■ What you need to do:
Your answer should consist solely of the lines from the one containing "You are given a section of nerve tissue at 8 nm/px." through the end of the entries below, duplicated exactly.
[[ Record set open ]]
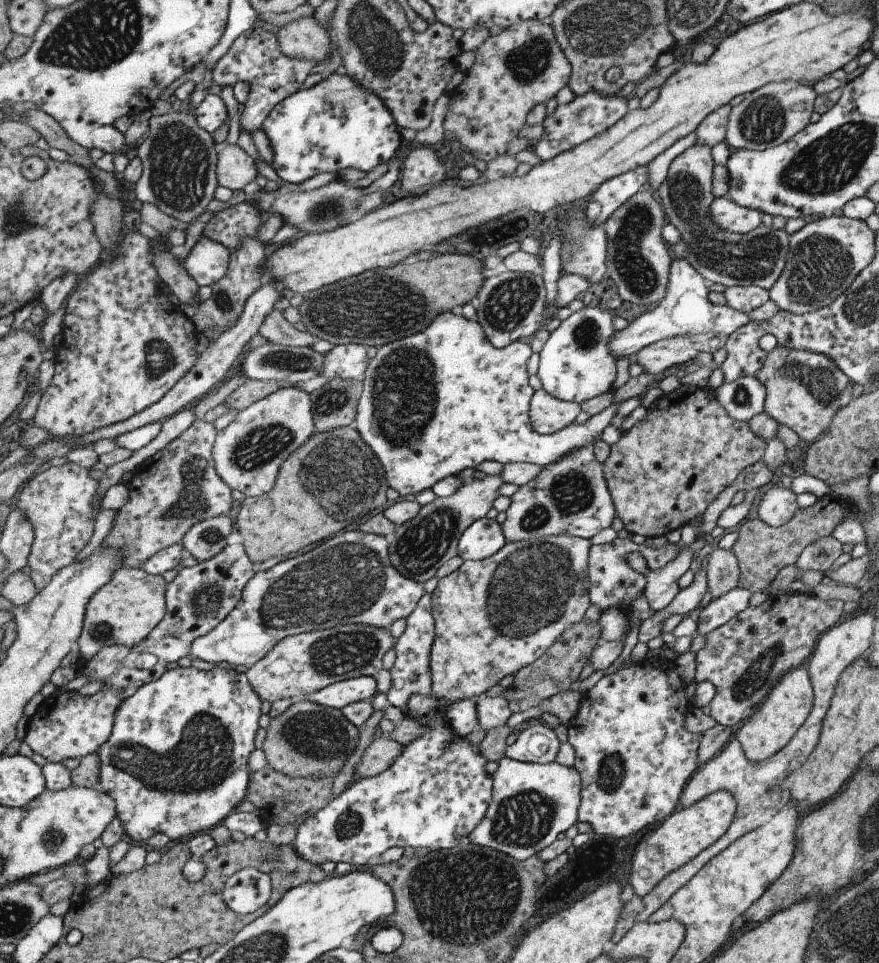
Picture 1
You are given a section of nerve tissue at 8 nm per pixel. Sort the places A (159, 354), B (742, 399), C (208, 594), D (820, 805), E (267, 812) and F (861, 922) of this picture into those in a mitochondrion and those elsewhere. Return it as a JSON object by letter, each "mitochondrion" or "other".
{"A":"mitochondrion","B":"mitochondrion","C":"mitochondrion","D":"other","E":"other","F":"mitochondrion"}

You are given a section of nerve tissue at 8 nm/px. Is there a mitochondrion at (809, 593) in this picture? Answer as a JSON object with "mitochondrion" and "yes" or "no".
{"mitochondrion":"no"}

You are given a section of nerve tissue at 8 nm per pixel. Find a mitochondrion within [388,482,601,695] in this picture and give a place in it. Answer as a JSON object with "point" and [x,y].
[[ Record set closed ]]
■ Response:
You are given a section of nerve tissue at 8 nm/px. Is there a mitochondrion at (809, 593) in this picture? Answer as a JSON object with "mitochondrion" and "yes" or "no".
{"mitochondrion":"no"}

You are given a section of nerve tissue at 8 nm per pixel. Find a mitochondrion within [388,482,601,695] in this picture and give a place in it. Answer as a JSON object with "point" and [x,y].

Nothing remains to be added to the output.